Ottimo, il lettore è l’altra metà della mela nella narrativa, senza i lettori il nostro mestiere non esisterebbe. Mi piace moltissimo quando mi restituiscono un libro diverso da quello che ho scritto, quando danno la loro interpretazione di personaggi e vicende, quando lo vivono e lo trasformano attraverso la loro sensibilità. È un feedback prezioso che prima dei social non era possibile avere in maniera così immediata e completa.

I nomi e i cognomi dei protagonisti dei tuoi romanzi sono sempre particolari e poco comuni. Penso, per esempio, a Letizia Migliavacca de L’ultimo ospite. Anche il protagonista del tuo nuovo romanzo La cattiva strada si chiama Giosciua, scritto proprio così. Sono nomi casuali o c'è una ricerca dietro le tue scelte?
C'è sempre dietro un ragionamento e un perché, sia quando scelgo un nome e un cognome banali (come Antonio Lavezzi o Davide Bergamaschi) sia quando pesco nomi bizzarri. Se un personaggio è radicato in un territorio ben preciso allora mi muovo tra i cognomi tipici della zona, e, a seconda del tipo di empatia che voglio suscitare nel lettore, lo scelgo rassicurante o spiazzante. Il nome invece deve “suonare” con la personalità del personaggio. Giosciua Gambelli, di cognome milanese, mette insieme un elemento tradizionale con la bizzarria del nome scritto come si pronuncia, mettendo insieme radici e ignoranza. Tutto serve a evocare.

La disobbedienza è uno dei temi affrontati nel tuo nuovo romanzo. Nella tua esperienza personale, si tratta di un peccato veniale o di una grave negligenza? Nel romanzo, in particolare, quanto sono gravi le conseguenze del suo gesto di disobbedienza?
La disobbedienza ha a che fare con l'autodeterminazione e l'istinto di sopravvivenza.
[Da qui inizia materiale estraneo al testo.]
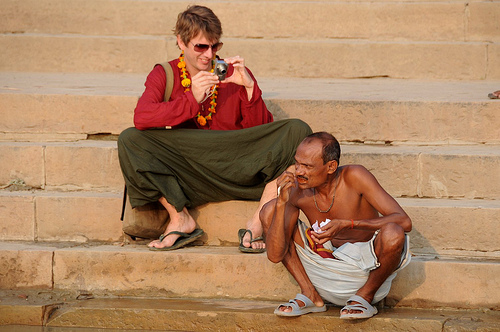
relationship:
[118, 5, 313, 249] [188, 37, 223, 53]
man with sunglasses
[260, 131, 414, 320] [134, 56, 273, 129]
man with no shirt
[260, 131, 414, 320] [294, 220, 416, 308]
man wearing shorts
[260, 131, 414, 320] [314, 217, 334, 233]
man has white object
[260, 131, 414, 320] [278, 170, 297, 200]
man has hand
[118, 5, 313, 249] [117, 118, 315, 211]
man wearing pants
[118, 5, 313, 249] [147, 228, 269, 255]
man wearing sandals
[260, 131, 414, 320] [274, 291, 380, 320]
man wearing sandals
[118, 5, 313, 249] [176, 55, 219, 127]
man wearing necklace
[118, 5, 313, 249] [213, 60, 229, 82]
man using camera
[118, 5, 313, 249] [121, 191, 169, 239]
man has bag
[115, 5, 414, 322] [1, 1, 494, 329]
men on steps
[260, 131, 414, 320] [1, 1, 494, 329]
man on steps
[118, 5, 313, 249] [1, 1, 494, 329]
man sitting on steps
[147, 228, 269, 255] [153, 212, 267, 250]
sandals on feet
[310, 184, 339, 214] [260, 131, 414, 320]
necklace on man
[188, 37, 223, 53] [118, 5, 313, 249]
sunglasses on man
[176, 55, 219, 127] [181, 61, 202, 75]
necklace on neck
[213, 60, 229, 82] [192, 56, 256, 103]
camera in hands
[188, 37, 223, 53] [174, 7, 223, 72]
sunglasses on head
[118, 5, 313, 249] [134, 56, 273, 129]
man wearing shirt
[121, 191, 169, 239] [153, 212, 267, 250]
bag behind feet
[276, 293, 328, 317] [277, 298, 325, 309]
sandal on foot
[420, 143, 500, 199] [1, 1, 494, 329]
bricks on steps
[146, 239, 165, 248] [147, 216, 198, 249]
toes on a foot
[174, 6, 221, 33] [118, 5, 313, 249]
hair on man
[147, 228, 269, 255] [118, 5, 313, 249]
sandals on man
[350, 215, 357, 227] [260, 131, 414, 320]
bracelet on man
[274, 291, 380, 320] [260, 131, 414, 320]
sandals on man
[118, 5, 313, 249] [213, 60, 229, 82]
man has camera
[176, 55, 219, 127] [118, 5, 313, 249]
necklace on man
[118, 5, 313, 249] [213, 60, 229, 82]
man taking picture with camera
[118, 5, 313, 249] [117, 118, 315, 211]
man in pants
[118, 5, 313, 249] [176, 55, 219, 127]
man has necklace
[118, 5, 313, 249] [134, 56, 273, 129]
man has red shirt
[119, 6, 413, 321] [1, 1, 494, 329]
men on steps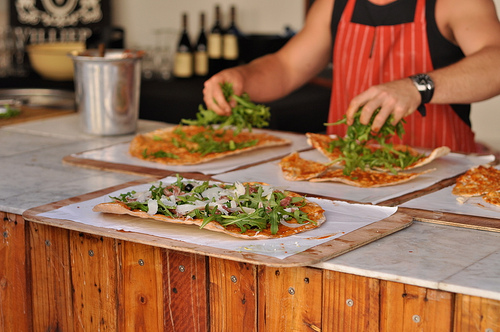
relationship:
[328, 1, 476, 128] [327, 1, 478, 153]
tank under apron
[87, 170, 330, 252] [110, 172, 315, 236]
tortilla with vegetable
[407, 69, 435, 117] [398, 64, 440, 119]
watch on wrist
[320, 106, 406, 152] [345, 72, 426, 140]
vegetables in hand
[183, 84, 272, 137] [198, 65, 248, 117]
vegetables in hand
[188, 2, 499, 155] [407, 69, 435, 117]
chef wearing watch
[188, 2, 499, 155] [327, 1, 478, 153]
chef wearing apron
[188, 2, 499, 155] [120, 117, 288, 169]
chef topping pizza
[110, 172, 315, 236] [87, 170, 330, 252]
vegetable on tortilla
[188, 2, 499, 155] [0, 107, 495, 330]
chef before counter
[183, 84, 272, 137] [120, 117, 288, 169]
vegetables on tortilla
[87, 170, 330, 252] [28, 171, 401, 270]
tortilla over paper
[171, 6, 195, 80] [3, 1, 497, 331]
bottle in kitchen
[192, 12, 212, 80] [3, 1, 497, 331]
bottle in kitchen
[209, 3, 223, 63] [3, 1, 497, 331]
bottle in kitchen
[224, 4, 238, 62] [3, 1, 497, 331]
bottle in kitchen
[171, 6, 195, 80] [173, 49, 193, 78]
bottle has label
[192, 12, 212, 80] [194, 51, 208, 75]
bottle has label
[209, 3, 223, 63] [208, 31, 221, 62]
bottle has label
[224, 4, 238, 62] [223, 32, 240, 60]
bottle has label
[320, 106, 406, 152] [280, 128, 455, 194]
vegetables on tortilla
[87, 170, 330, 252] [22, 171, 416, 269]
tortilla on board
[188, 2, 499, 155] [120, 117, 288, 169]
chef making pizza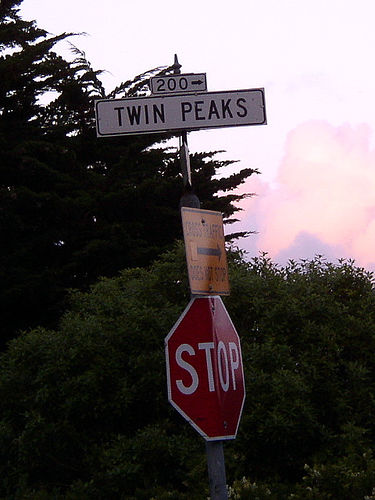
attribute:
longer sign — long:
[91, 87, 266, 139]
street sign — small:
[147, 72, 209, 93]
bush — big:
[247, 262, 366, 495]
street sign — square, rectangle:
[148, 72, 208, 95]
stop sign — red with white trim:
[163, 284, 246, 440]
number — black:
[154, 76, 188, 92]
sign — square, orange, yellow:
[178, 204, 231, 296]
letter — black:
[113, 104, 125, 125]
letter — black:
[125, 104, 142, 125]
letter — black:
[142, 104, 150, 125]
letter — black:
[152, 102, 166, 123]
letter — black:
[178, 100, 192, 122]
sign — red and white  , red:
[161, 290, 247, 443]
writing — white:
[172, 340, 240, 395]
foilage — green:
[0, 235, 375, 496]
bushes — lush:
[0, 231, 375, 497]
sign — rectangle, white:
[94, 85, 267, 138]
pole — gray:
[169, 53, 230, 498]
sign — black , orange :
[178, 200, 233, 299]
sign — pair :
[168, 294, 251, 439]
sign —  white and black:
[98, 68, 270, 140]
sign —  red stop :
[146, 286, 274, 446]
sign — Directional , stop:
[161, 287, 267, 445]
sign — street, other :
[154, 190, 268, 456]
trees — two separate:
[33, 207, 361, 461]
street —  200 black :
[245, 486, 338, 496]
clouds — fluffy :
[246, 108, 319, 212]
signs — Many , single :
[97, 47, 289, 445]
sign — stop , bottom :
[97, 61, 272, 443]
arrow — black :
[196, 238, 232, 267]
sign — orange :
[183, 197, 232, 301]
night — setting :
[7, 0, 350, 490]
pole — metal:
[174, 50, 229, 495]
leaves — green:
[99, 302, 133, 340]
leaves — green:
[309, 392, 352, 415]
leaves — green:
[319, 275, 353, 317]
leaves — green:
[276, 300, 316, 335]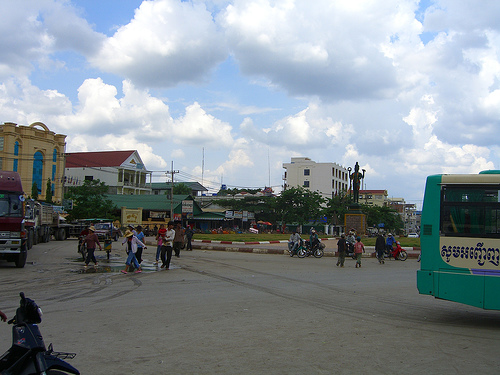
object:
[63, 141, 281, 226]
row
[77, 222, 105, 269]
people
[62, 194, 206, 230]
buildings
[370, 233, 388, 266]
people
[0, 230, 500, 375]
ground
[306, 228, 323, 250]
guy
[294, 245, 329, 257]
scooter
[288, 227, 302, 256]
guy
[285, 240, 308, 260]
scooter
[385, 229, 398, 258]
guy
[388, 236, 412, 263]
red scooter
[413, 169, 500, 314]
bus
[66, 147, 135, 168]
roof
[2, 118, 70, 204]
building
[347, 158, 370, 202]
statue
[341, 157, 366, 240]
pedestal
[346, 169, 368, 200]
two poles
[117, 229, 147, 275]
person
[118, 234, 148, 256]
white jacket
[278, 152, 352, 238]
building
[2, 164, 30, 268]
truck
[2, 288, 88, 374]
scooter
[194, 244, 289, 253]
curb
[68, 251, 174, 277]
puddle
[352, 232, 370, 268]
boy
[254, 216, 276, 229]
umbrella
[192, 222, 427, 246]
courtyard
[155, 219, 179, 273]
adult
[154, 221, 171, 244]
child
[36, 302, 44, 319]
headlight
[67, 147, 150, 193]
building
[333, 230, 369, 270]
couple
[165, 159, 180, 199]
pole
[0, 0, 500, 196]
cloud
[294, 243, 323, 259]
bike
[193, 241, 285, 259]
edge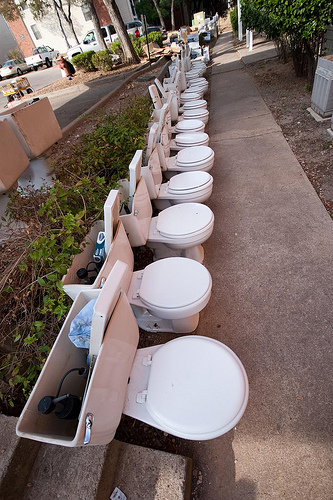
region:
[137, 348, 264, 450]
seat cover is down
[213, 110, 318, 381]
the sidewalk is paved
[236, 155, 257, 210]
Part of the sidewalk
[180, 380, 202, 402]
Part of the toilet seat cover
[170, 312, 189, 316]
Part of the toilet seat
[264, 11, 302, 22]
Part of the green tree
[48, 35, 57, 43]
Part of the building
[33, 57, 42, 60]
Part of the truck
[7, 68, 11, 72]
Part of the car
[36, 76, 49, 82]
Part of the street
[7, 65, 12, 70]
A red light in distance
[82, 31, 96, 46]
A window on the truck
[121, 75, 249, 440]
row of white toilets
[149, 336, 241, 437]
top of first toilet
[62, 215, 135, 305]
water tank of the second toilet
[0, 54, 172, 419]
plants in back of the toilets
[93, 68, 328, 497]
concrete the toilets are setting on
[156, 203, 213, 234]
third toilet's top of the seat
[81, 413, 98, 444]
handle on the water tank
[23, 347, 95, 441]
inside of the first toilet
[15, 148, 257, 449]
four toilets next to each other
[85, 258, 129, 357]
first toilet's water tanks' top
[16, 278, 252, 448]
White toilet on the concrete.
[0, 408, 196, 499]
concrete step on the ground.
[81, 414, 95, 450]
Silver colored flush handle.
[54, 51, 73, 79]
Fire hydrant in the background.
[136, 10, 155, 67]
Street sign in the background.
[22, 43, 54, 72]
Parked white truck.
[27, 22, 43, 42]
Window in the building.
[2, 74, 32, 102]
Wagon on the street.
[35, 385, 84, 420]
Plumbing in the toilet.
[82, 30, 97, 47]
Truck in the window.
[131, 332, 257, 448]
this is a toilet bowl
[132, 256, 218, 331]
this is a toilet bowl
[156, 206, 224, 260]
this is a toilet bowl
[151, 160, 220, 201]
this is a toilet bowl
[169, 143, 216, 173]
this is a toilet bowl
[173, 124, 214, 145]
this is a toilet bowl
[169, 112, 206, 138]
this is a toilet bowl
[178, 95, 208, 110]
this is a toilet bowl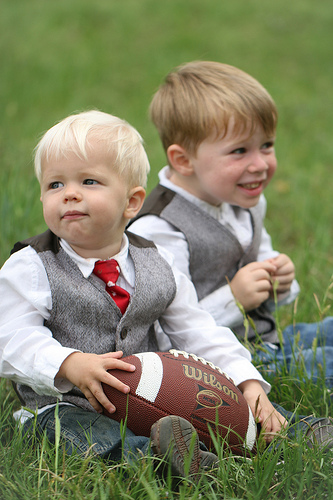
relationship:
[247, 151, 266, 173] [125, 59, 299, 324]
nose on boy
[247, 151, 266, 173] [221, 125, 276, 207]
nose on face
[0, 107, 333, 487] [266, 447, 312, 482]
boy on grass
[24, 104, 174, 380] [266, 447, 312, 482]
boy on grass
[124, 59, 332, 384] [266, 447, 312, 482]
boy on grass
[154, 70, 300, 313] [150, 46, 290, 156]
boy with red hair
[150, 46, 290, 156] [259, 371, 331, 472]
red hair on grass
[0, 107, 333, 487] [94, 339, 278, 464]
boy holding football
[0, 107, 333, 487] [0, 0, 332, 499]
boy in grass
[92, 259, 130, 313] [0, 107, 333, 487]
red tie on boy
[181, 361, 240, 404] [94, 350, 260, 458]
wilson written on a football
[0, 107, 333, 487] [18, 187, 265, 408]
boy wearing vests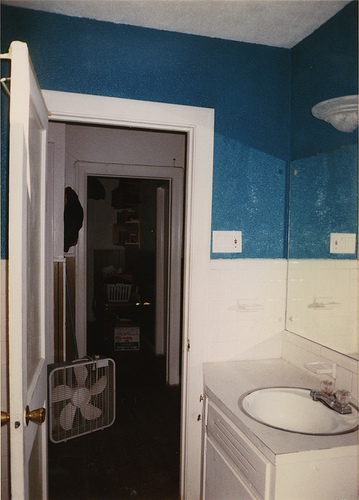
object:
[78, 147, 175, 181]
casing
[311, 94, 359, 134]
reflection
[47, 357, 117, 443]
fan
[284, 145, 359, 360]
mirror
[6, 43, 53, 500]
door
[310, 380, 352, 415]
faucet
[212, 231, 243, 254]
switch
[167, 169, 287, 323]
wall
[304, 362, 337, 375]
soap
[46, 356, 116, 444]
box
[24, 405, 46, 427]
handle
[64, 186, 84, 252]
garment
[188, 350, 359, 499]
cabinet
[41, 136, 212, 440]
doorway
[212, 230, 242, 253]
outlet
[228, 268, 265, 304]
tile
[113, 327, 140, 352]
basket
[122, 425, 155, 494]
floor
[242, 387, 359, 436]
plate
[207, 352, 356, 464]
top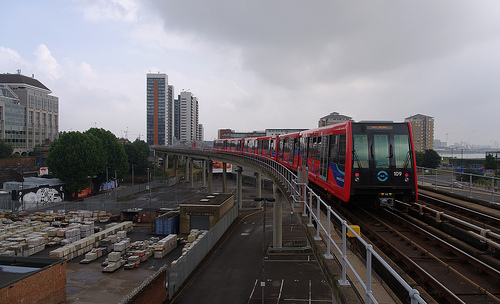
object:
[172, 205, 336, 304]
parking area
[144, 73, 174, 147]
building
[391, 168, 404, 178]
number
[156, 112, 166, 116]
windows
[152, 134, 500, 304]
bridge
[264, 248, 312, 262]
spaces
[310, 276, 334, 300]
spaces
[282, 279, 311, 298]
spaces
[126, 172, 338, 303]
pavement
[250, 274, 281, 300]
spaces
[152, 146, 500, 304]
track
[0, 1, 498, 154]
clouds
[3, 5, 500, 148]
sky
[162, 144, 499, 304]
fence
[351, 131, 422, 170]
window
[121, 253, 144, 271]
cars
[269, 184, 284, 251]
pillar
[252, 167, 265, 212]
pillar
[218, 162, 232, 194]
pillar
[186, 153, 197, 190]
pillar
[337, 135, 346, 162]
part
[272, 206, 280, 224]
part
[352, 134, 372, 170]
part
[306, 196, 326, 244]
railing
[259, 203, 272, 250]
light pole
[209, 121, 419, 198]
red paint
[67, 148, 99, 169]
leaves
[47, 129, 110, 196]
tree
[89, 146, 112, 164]
leaves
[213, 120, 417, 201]
train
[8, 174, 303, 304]
street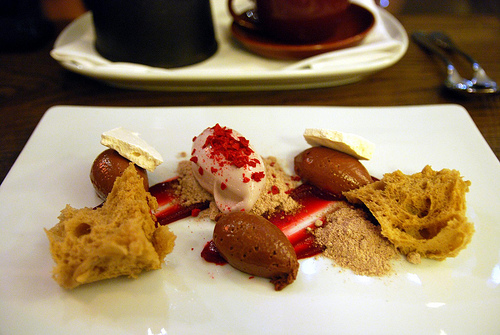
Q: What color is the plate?
A: White.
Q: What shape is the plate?
A: Rectangular.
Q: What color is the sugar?
A: Brown.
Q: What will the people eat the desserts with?
A: Fork and spoon.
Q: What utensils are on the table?
A: Fork and spoon.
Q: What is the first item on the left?
A: Crusty bread.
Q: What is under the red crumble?
A: Cream.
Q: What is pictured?
A: Dessert.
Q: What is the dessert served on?
A: White plate.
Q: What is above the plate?
A: Another plate.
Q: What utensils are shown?
A: Fork and spoon.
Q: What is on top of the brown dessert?
A: White brittle.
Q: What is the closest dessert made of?
A: Chocolate.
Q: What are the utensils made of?
A: Metal.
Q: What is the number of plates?
A: 2.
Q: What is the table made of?
A: Wood.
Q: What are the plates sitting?
A: Table.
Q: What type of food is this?
A: Dessert.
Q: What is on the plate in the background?
A: Coffee cups.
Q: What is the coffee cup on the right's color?
A: Brown.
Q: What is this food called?
A: Pastries.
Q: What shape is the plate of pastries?
A: Square.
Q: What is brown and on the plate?
A: Small chocolate dessert.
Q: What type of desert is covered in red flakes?
A: A small cream dessert.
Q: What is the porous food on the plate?
A: Bread.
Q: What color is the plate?
A: White.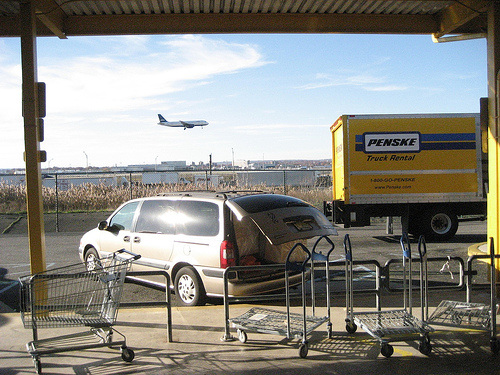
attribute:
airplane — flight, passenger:
[153, 112, 217, 135]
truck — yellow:
[313, 104, 498, 247]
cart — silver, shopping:
[11, 242, 155, 367]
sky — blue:
[0, 35, 498, 105]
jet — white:
[145, 104, 215, 136]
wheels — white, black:
[411, 205, 460, 245]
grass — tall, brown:
[4, 181, 332, 214]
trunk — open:
[233, 192, 330, 282]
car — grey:
[80, 191, 339, 301]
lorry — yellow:
[326, 110, 483, 244]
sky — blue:
[3, 34, 484, 175]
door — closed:
[96, 199, 139, 273]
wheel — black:
[121, 346, 136, 358]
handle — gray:
[27, 268, 173, 343]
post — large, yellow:
[18, 13, 47, 324]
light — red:
[218, 240, 236, 269]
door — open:
[224, 192, 336, 287]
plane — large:
[154, 111, 208, 132]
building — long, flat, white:
[136, 159, 214, 180]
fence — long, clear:
[5, 168, 315, 218]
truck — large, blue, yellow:
[332, 110, 483, 239]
Si ubbidisce fino a quando l'obbedienza non ci danneggia, ma ribellarsi non sempre è sintomo di libertà. Bisogna avere l'intelligenza di discernere quando la regola è dalla nostra parte o contro di noi. Il protagonista del mio libro questa domanda non se l'è mai posta sino alla lunga notte raccontata. È un uomo che segue la marea per quieto vivere, sinché la quiete non scompare e il vivere non inizia a dipendere proprio dall'opporsi alla marea.